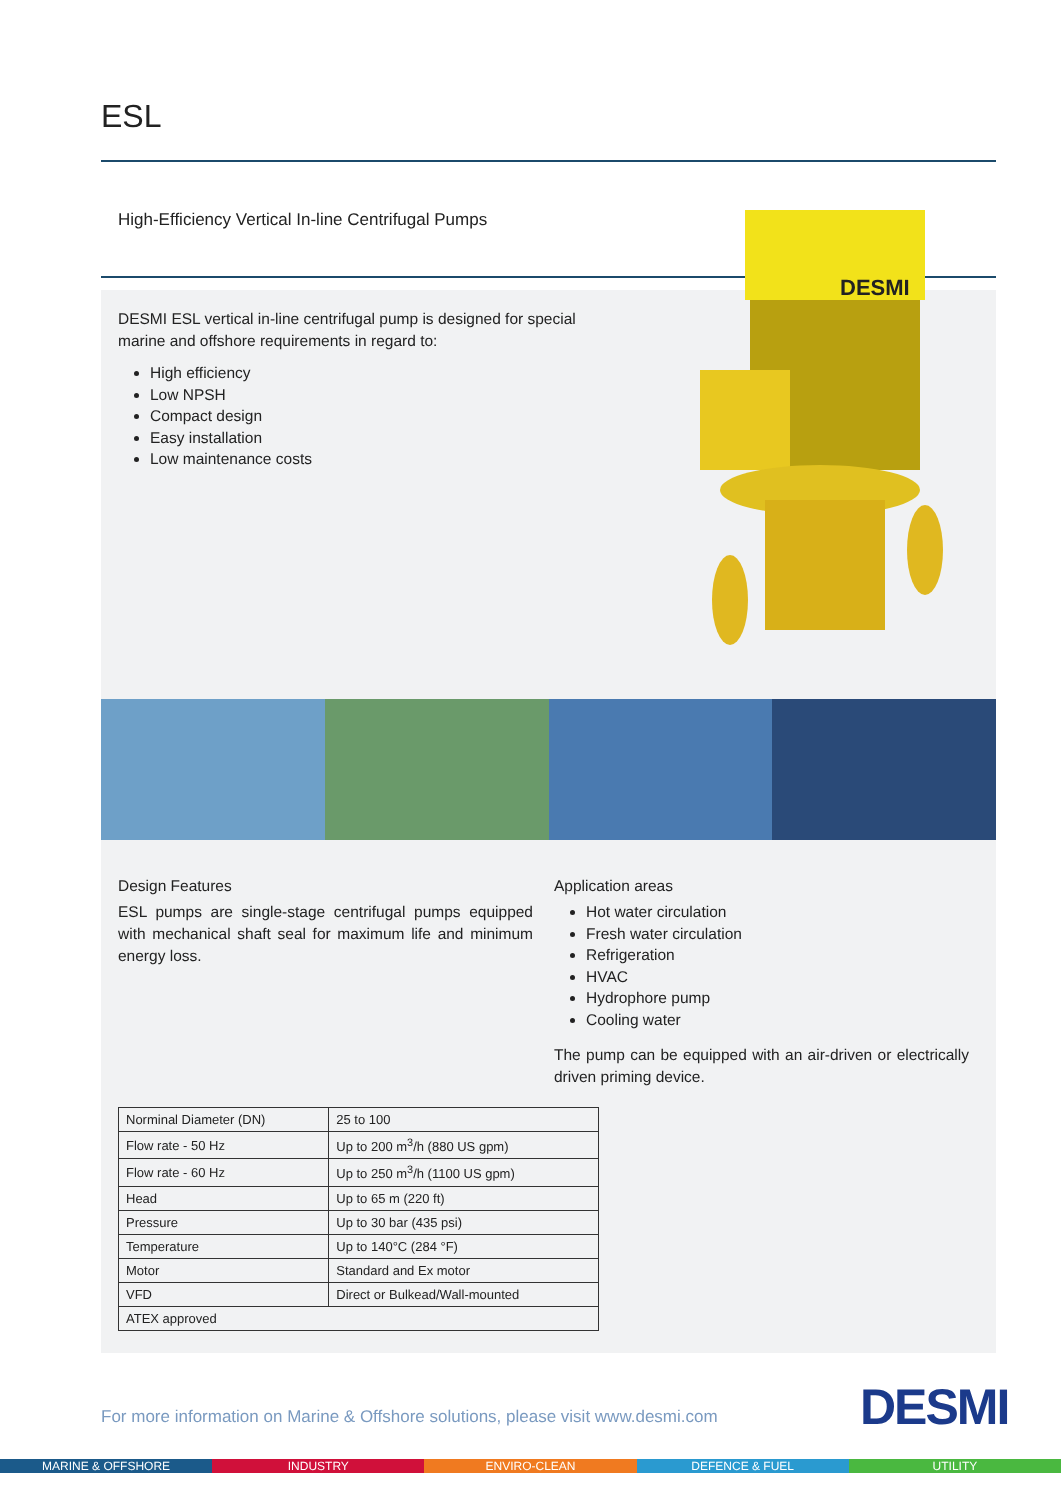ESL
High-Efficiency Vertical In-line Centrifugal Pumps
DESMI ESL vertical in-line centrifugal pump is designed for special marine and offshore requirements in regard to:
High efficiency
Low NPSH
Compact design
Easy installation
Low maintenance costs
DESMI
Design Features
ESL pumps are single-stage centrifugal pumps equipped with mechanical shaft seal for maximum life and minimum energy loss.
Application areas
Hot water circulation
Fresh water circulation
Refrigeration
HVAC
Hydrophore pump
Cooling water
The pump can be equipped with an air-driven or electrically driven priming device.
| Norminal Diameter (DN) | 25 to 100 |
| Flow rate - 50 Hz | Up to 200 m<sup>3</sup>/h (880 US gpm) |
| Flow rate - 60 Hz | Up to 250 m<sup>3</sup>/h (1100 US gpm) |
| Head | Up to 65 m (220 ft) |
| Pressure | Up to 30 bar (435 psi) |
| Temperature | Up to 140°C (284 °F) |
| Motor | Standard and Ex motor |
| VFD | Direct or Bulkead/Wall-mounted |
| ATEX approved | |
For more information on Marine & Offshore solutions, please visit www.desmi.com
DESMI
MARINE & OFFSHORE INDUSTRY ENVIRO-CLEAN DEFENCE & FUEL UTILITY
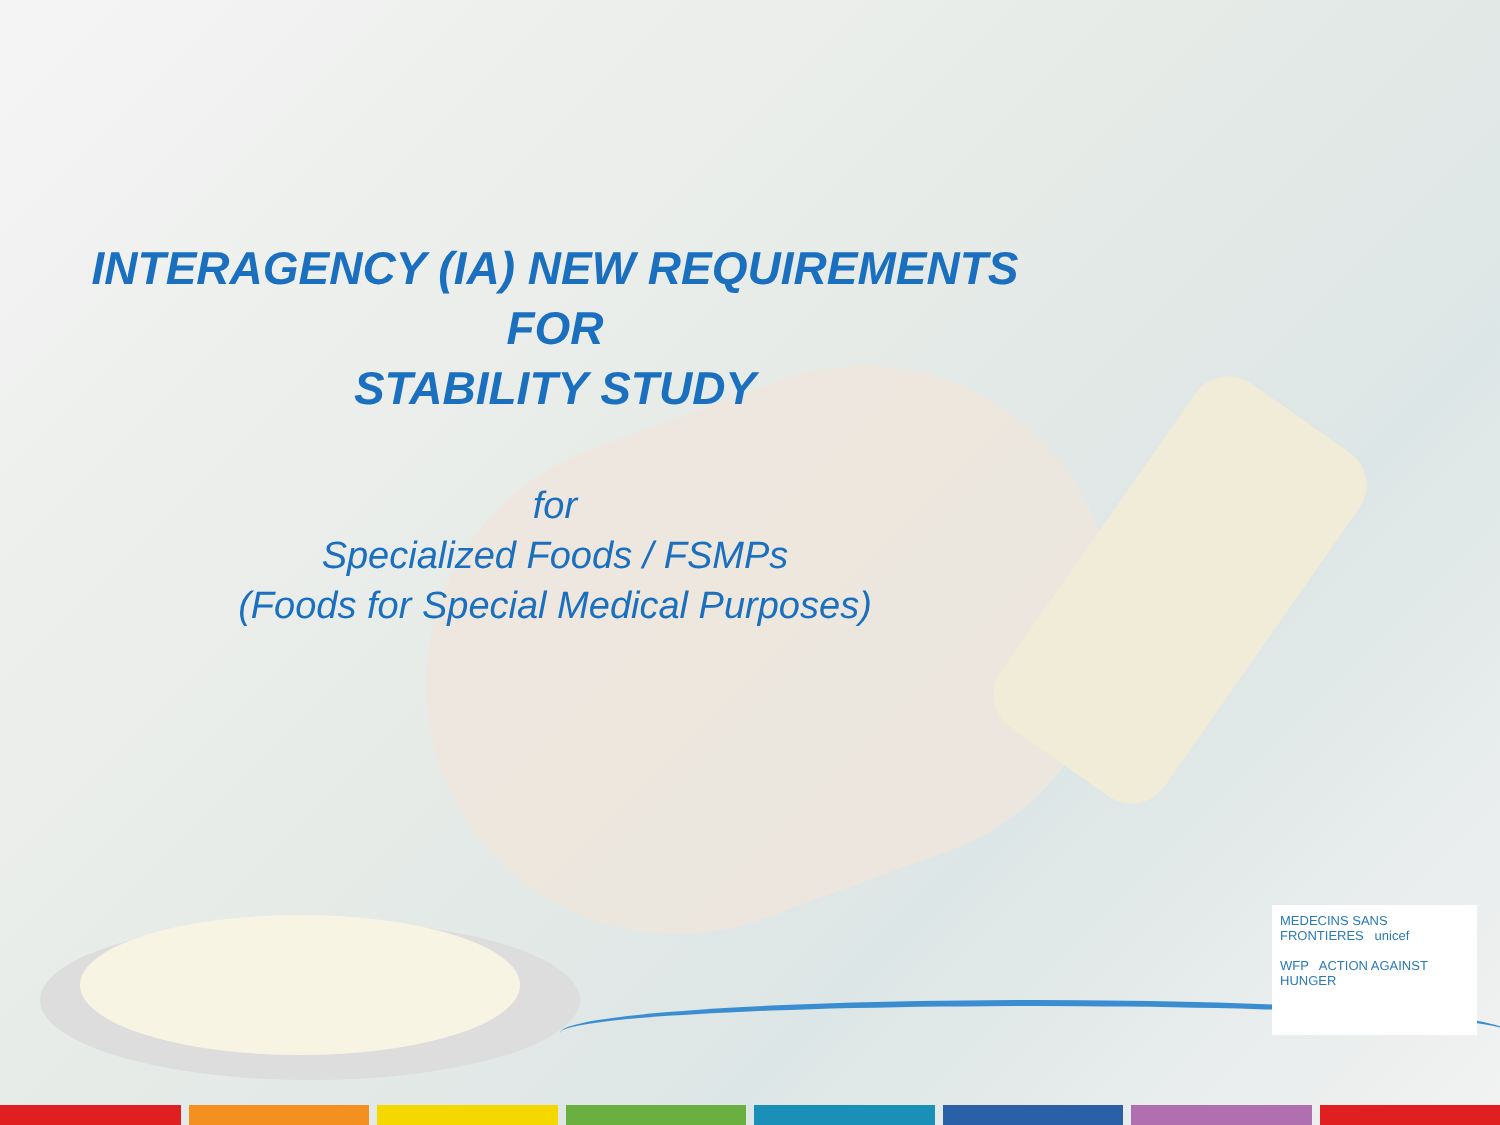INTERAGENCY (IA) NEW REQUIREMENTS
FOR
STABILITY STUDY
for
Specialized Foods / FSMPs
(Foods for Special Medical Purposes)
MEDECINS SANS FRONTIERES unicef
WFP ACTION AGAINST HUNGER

□ □ □ □ □

Copy the listing above exactly, minus the pictures.

ESL
High-Efficiency Vertical In-line Centrifugal Pumps
DESMI ESL vertical in-line centrifugal pump is designed for special marine and offshore requirements in regard to:
High efficiency
Low NPSH
Compact design
Easy installation
Low maintenance costs
DESMI
Design Features
ESL pumps are single-stage centrifugal pumps equipped with mechanical shaft seal for maximum life and minimum energy loss.
Application areas
Hot water circulation
Fresh water circulation
Refrigeration
HVAC
Hydrophore pump
Cooling water
The pump can be equipped with an air-driven or electrically driven priming device.
| Norminal Diameter (DN) | 25 to 100 |
| Flow rate - 50 Hz | Up to 200 m<sup>3</sup>/h (880 US gpm) |
| Flow rate - 60 Hz | Up to 250 m<sup>3</sup>/h (1100 US gpm) |
| Head | Up to 65 m (220 ft) |
| Pressure | Up to 30 bar (435 psi) |
| Temperature | Up to 140°C (284 °F) |
| Motor | Standard and Ex motor |
| VFD | Direct or Bulkead/Wall-mounted |
| ATEX approved | |
For more information on Marine & Offshore solutions, please visit www.desmi.com
DESMI
MARINE & OFFSHORE INDUSTRY ENVIRO-CLEAN DEFENCE & FUEL UTILITY
INTERAGENCY (IA) NEW REQUIREMENTS
FOR
STABILITY STUDY
for
Specialized Foods / FSMPs
(Foods for Special Medical Purposes)
MEDECINS SANS FRONTIERES unicef
WFP ACTION AGAINST HUNGER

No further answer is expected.